Pedro Barata, MD, MSc, FACP, discusses tackling unmet needs in oncology at the NRG Oncology Semiannual Meeting taking place February 15-17, 2024.
The NRG Oncology Semiannual Meeting takes place from February 15 to 17, 2024, and serves as a hub where clinicians and researchers can meet and collaborate on the latest findings and practices in the oncology field.
Pedro Barata, MD, MSc, FACP, genitourinary oncology and clinical researcher, highlights NRG's importance at providing a space where oncologists, clinicians, and researchers can meet to investigate unmet needs for patients.

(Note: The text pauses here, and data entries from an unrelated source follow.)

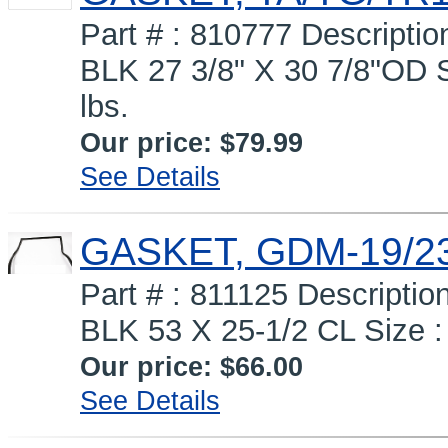
Part # : 810777 Descrip
BLK 27 3/8" X 30 7/8"OD S
lbs.
Our price:
$79.99
See Details
GASKET, GDM-19/23
Part # : 811125 Descript
BLK 53 X 25-1/2 CL Size : 
Our price:
$66.00
See Details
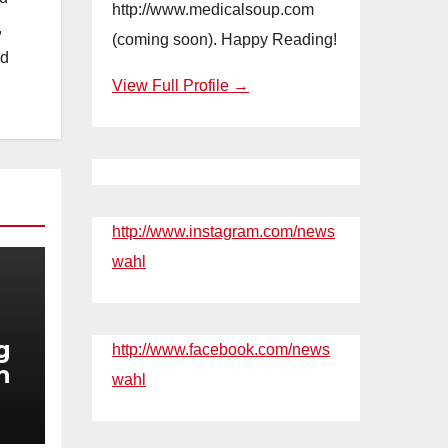
http://www.medicalsoup.com
,
(coming soon). Happy Reading!
nd
View Full Profile →
http://www.instagram.com/news
wahl
g
http://www.facebook.com/news
n
wahl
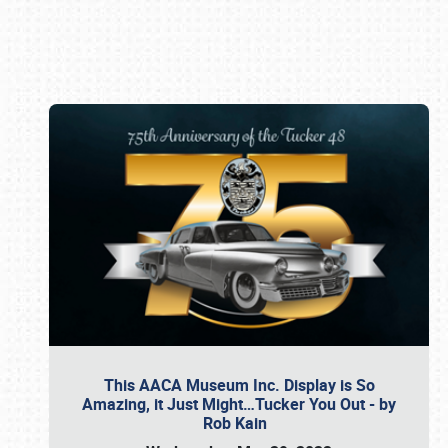
Book online or call (800) 216-1876
This AACA Museum Inc. Display is So
Amazing, it Just Might…Tucker You Out - by
Rob Kain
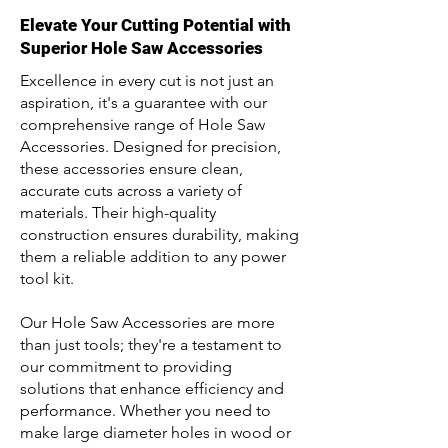
Elevate Your Cutting Potential with
Superior Hole Saw Accessories
Excellence in every cut is not just an
aspiration, it's a guarantee with our
comprehensive range of Hole Saw
Accessories. Designed for precision,
these accessories ensure clean,
accurate cuts across a variety of
materials. Their high-quality
construction ensures durability, making
them a reliable addition to any power
tool kit.
Our Hole Saw Accessories are more
than just tools; they're a testament to
our commitment to providing
solutions that enhance efficiency and
performance. Whether you need to
make large diameter holes in wood or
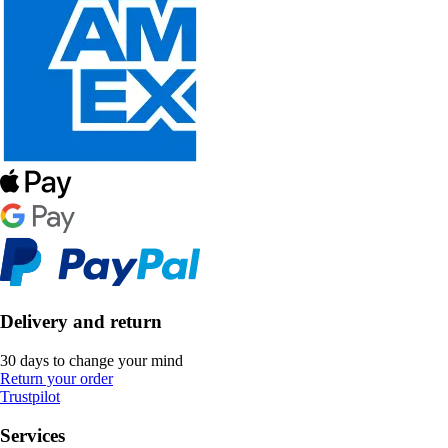
Delivery and return
30 days to change your mind
Return your order
Trustpilot
Services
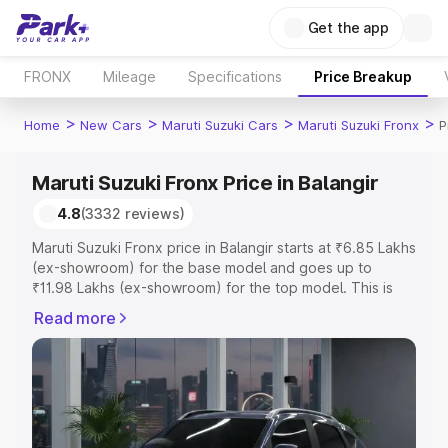
Get the app
FRONX
Mileage
Specifications
Price Breakup
>
>
>
>
Home
New Cars
Maruti Suzuki Cars
Maruti Suzuki Fronx
P
Maruti Suzuki Fronx Price in Balangir
4.8
(3332 reviews)
Maruti Suzuki Fronx price in Balangir starts at ₹6.85 Lakhs
(ex-showroom) for the base model and goes up to
₹11.98 Lakhs (ex-showroom) for the top model. This is
Maruti Suzuki Fronx on-road price in Balangir which
Read more
includes RTO or Registration Cost, Insurance Cost.
Explore the complete variant-wise on-road price of
Maruti Suzuki Fronx price in Balangir, along with key
features and details to help you choose the best option.
Explore Cars by Price Range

Here, Barata, a member of the Young Investigators Committee and Genitourinary Committee, discusses how NRG Oncology addresses unmet needs in oncology and how members can strive for better patient outcomes.
Transcription:
0:05 | Unfortunately, we cannot cure all patients, right, that come to us with cancer. NRG has the ability to work on the different stages of the cancer. So for example, their very strong, robust portfolio of studies. For patients with localized cancer, an example of that is localized bladder cancer, localized prostate cancer. Unfortunately, not all patients are cured with the current approaches, and NRG helps us to fill in that gap.

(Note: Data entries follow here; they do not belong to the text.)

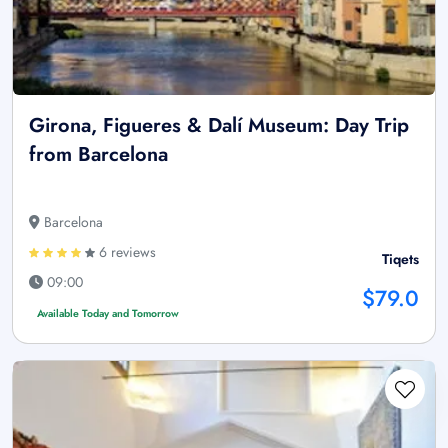
Girona, Figueres & Dalí Museum: Day Trip
from Barcelona
Barcelona
6 reviews
Tiqets
09:00
$79.0
Available Today and Tomorrow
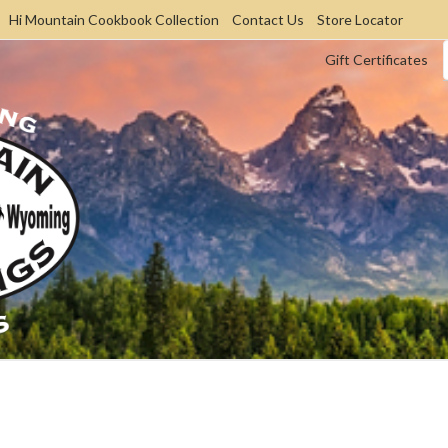
Hi Mountain Cookbook Collection
Contact Us
Store Locator
Gift Certificates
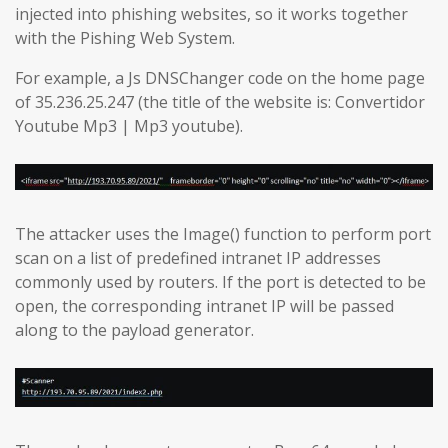
injected into phishing websites, so it works together
with the Pishing Web System.
For example, a Js DNSChanger code on the home page
of 35.236.25.247 (the title of the website is: Convertidor
Youtube Mp3 | Mp3 youtube).
The attacker uses the Image() function to perform port
scan on a list of predefined intranet IP addresses
commonly used by routers. If the port is detected to be
open, the corresponding intranet IP will be passed
along to the payload generator.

0:37 | It helps also to bring together novel treatments, either by itself or combined with other modalities and thinking, a number of studies combining medical therapies along with radiation, strategies for patients with GU cancers. Another way is to develop biomarkers. How can we optimize the patients who will benefit from those novel therapies? And I think, NRG you know, specifically translational groups are able to leverage on the data being produced from prior trials to actually understand what biomarkers can come out of that, but for us to optimize the patients who are more likely to benefit from those therapies or those strategies.
1:18 | And finally, the portfolio includes studies, all the way from early stage disease to, you know, advanced disease, which is obviously an unmet need, because, you know, you know, patients presented different stages. And, and so there's that effort for docs to get together and researchers to get together and try to answer this specific questions in early disease, early stages disease, recurrent disease, advanced disease, etc. So, I think there's a number of a number of areas where we have, and we are trying to do better. And I think NRG is providing their valuable contribution towards answering and understanding the questions that need to be answered for our patients.